Sources from Open Radio NK and The Daily Telegraph have, however, asserted a growing resentment from North Korean people at the lifestyle of Ri Sol-ju, particularly her Christian Dior handbag.  When one of us showed the picture of Ri Sol-ju with her handbag to a group of North Korean waitresses in Shenyang, they tore it away and had a great debate amongst themselves with it (an encounter described at length in an earlier essay).  As with refugee women struggling to make a living in the borderlands, there is not an absolutely crystalline sense of how Ri ought to be viewed here: is she a model to be emulated in the new times, or a jealous throwback to the social stultification and overt wealth of the feudal era? It’s not the ancien regime yet.

Kim Jong-un's mother, Go Young-hee, also brought black clutch purses along to on-site inspections with her husband | Image via DailyNK video footage obtained from DPRK, uploaded by StimmeKoreas

Kim Jong-un’s mother, Go Young-hee, also brought black clutch purses along to on-site inspections with her husband | Image via StimmeKoreas

Rising and Visible Consumption Patterns |  As the Associated Press bureau chief in Pyongyang has noted, women are indeed on the cutting edge of patterns of consumption in the DPRK.  However, American reporters and analysts are hardly the only observers of this trend.  Reportage being published in Chinese also includes insights.

In a recent visit by a Chinese reporter to Sinuiju, Mr. Park, a 45-year old male guide, gives a happy lecture to a Chinese tour group, touching on gender relations and prosperity in the DPRK:

In North Korea [, he says], a man can get a wife for free.  The state gives you an apartment, average 50-60 square meters, you don’t have to worry about a dowry from the woman’s family; the state also gives you grain and food, 3 kg per month of pork. Are you guys jealous?

The Chinese laugh, but Park is serious.  The reporter then sidles over to Mr.
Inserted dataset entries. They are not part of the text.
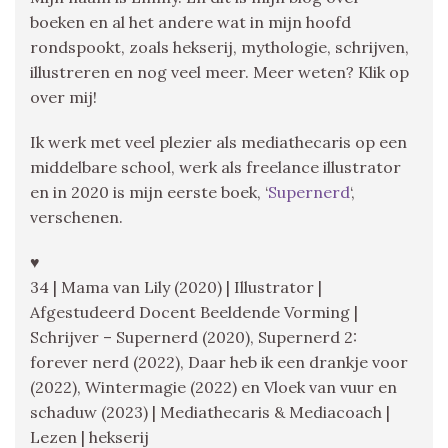
boeken en al het andere wat in mijn hoofd
rondspookt, zoals hekserij, mythologie, schrijven,
illustreren en nog veel meer. Meer weten? Klik op
over mij!
Ik werk met veel plezier als mediathecaris op een
middelbare school, werk als freelance illustrator
en in 2020 is mijn eerste boek, ‘
Supernerd
‘,
verschenen.
♥
34 | Mama van Lily (2020) | Illustrator |
Afgestudeerd Docent Beeldende Vorming |
Schrijver – Supernerd (2020), Supernerd 2:
forever nerd (2022), Daar heb ik een drankje voor
(2022), Wintermagie (2022) en Vloek van vuur en
schaduw (2023) | Mediathecaris & Mediacoach |
Lezen | hekserij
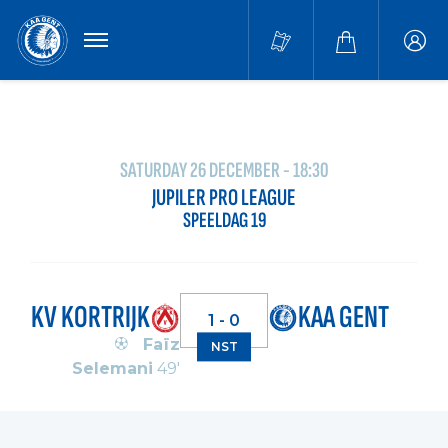
MENU
Buffa
accou
SATURDAY 26 DECEMBER - 18:30
JUPILER PRO LEAGUE
SPEELDAG 19
KV KORTRIJK
KAA GENT
1 - 0
Faïz
NST
Selemani
49'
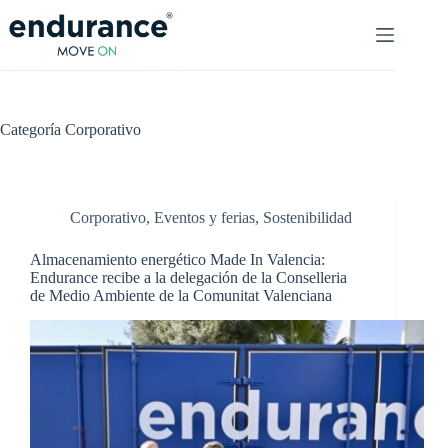
Saltar
al
contenido
Categoría
Corporativo
Corporativo
,
Eventos y ferias
,
Sostenibilidad
Almacenamiento energético Made In Valencia:
Endurance recibe a la delegación de la Conselleria
de Medio Ambiente de la Comunitat Valenciana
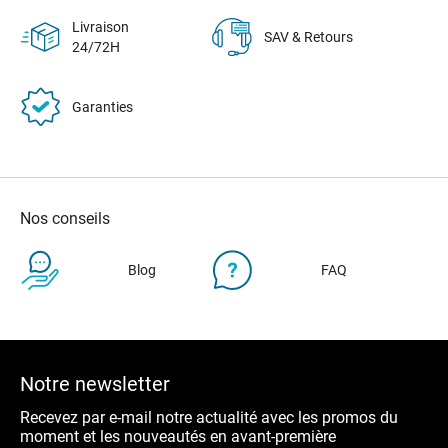
Livraison
SAV & Retours
24/72H
Garanties
Nos conseils
Blog
FAQ
Notre newsletter
Recevez par e-mail notre actualité avec les promos du
moment et les nouveautés en avant-première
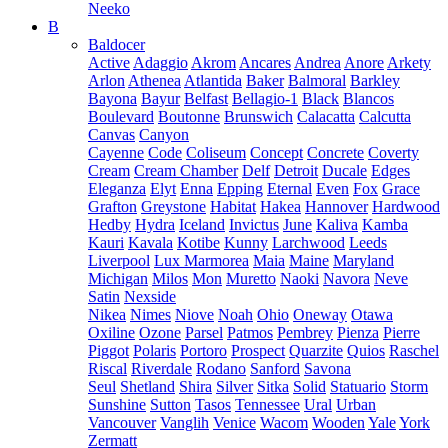
Neeko
B
Baldocer
Active
Adaggio
Akrom
Ancares
Andrea
Anore
Arkety
Arlon
Athenea
Atlantida
Baker
Balmoral
Barkley
Bayona
Bayur
Belfast
Bellagio-1
Black
Blancos
Boulevard
Boutonne
Brunswich
Calacatta
Calcutta
Canvas
Canyon
Cayenne
Code
Coliseum
Concept
Concrete
Coverty
Cream
Cream Chamber
Delf
Detroit
Ducale
Edges
Eleganza
Elyt
Enna
Epping
Eternal
Even
Fox
Grace
Grafton
Greystone
Habitat
Hakea
Hannover
Hardwood
Hedby
Hydra
Iceland
Invictus
June
Kaliva
Kamba
Kauri
Kavala
Kotibe
Kunny
Larchwood
Leeds
Liverpool
Lux Marmorea
Maia
Maine
Maryland
Michigan
Milos
Mon
Muretto
Naoki
Navora
Neve
Satin
Nexside
Nikea
Nimes
Niove
Noah
Ohio
Oneway
Otawa
Oxiline
Ozone
Parsel
Patmos
Pembrey
Pienza
Pierre
Piggot
Polaris
Portoro
Prospect
Quarzite
Quios
Raschel
Riscal
Riverdale
Rodano
Sanford
Savona
Seul
Shetland
Shira
Silver
Sitka
Solid
Statuario
Storm
Sunshine
Sutton
Tasos
Tennessee
Ural
Urban
Vancouver
Vanglih
Venice
Wacom
Wooden
Yale
York
Zermatt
Park’s intern, a 23-year old female guide, noticing that she is wearing a shirt with some very nice embroidery on the shoulders.  Picking up on Park’s assertion of a worry-free existence thanks to state generosity, the reporter plays into the rhetoric:

“Did your country give that shirt to you?” he asks.

“I bought it myself,” she says proudly.

“How much does it cost in North Korea?”

She just smiles; it’s probably imported, and worth more than her official salary.

Based on these sorts of anecdotes—the tour guide’s blouse, city women in civilian clothing, red lips in Kaesong (see here), and the undulating high-heeled mourners in a winter funeral in Pyongyang —we see glimpses of a North Korean variety of conspicuous consumption that clearly contrasts with the images of the military garb-clad women singing to commemorate Party feats.

When talking about clothing as it relates to gender and public ideals, it is more than the performance of ideal womanhood for the Party involved in the wearing of clothes, and the sartorial choices made (either by the wearer or on behalf of her). Fashion is also an issue of consumption, and choices of consumption, practically speaking, depend not only on social norms or political prescription, but also relate to issues of both practicality and purchasing power.

Inevitably, one must ask the question of class envy. Is North Korea stronger because some people are getting rich, or does the obvious growth in wealth of a select few tear at the fabric of North Korea’s already frayed social compact?


[1] The phrase’s usage, though decreasing in use as the definition of “the modern woman” undergoes fundamental changes, is reflective of how society perceives the role. As professor Hyaeweol Choi discusses in her book Gender and Mission Encounters in Korea: New Women, Old Ways, the “modern woman” during the colonial period was idealized as one who filled a vital role as the household caretaker, an effort undertaken for the good of the state. The women kept the house in order while the men carried out their stately duties and the sons prepared for the time when they would take over the duties of their fathers.

[2] Kim Il Sung, “The Present Internal and International Situation and the Tasks of Women: Lecture to Women Work Officials in Pyongyang,” October 25, 1945, Works, Vol. 1, June 1930 – December 1945, (Pyongyang: Foreign Languages Publishing House, 1980), p.330.